On December 10, notices appeared all over the city informing “enemy nationals”—British, American, Belgian, and Dutch citizens—that they were required to register within three days. They were to do this by presenting themselves at Hamilton House, a modern building near the Bund, on the corner of Kiangsi and Foochow Roads. My father went as soon as the notices appeared, knowing that another long line awaited him. He was right. The line went on for blocks. As people waited in the cold, a Japanese soldier with a movie camera walked up and down the pavement and motioned for them to smile.

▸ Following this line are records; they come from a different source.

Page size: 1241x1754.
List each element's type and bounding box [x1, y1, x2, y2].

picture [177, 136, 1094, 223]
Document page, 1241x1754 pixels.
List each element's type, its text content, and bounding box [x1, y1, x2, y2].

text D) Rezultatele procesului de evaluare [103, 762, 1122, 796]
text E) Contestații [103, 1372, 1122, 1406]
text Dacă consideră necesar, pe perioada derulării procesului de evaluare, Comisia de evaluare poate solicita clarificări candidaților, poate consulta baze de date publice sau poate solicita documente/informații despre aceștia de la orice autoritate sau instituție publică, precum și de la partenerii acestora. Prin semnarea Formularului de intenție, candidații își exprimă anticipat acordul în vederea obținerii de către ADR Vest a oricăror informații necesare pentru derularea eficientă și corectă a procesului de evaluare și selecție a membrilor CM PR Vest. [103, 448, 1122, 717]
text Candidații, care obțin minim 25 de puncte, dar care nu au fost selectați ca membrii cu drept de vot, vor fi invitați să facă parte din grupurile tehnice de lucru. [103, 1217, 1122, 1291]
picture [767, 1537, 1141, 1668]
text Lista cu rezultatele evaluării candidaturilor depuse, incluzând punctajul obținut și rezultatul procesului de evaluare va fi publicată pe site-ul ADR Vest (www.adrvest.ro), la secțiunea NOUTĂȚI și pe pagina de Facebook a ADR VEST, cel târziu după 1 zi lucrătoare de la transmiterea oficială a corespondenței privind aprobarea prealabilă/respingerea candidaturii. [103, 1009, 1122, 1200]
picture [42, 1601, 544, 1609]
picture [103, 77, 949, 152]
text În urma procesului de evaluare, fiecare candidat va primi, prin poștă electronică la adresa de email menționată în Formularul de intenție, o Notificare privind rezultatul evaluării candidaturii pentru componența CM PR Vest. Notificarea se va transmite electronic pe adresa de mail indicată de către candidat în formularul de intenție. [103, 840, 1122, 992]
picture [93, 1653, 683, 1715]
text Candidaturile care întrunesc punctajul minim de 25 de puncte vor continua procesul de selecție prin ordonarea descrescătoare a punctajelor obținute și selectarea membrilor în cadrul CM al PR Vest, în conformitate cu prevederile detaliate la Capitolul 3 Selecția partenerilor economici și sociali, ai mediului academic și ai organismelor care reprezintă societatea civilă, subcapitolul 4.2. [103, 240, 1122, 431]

The process lasted most of the day. The registration office was small, the Japanese staff inadequate. Inside, my father presented his passport and a photograph, filled out various forms with long lists of questions about himself, his family, his income. When he had finished with the forms, he was given a registration card and told to carry it with him at all times. He was also informed that he was no longer allowed to change his place of residence without a permit. Watching over the process were several Japanese officials eating delicate cakes and sipping jasmine tea.

Afterward my father walked through a city he didn’t know. Enlarged photographs of the American ships sunk at Pearl Harbor and military installations ablaze were displayed on walls around the city. Confiscation notices were everywhere, posted by the Japanese army and navy, informing the public that this land, this building, the contents of this house or apartment, were now under Japanese control and belonged to the Japanese government. Even the sidewalks of Japanese-claimed buildings were Japanese territory; to pass, you had to walk in the street or cross to the other side. Either way you had to raise your hat and bow to the Rising Sun that hung in the doorway. Like many, my father quickly stopped wearing a hat so that he wouldn’t have one to tip to the Japanese flag.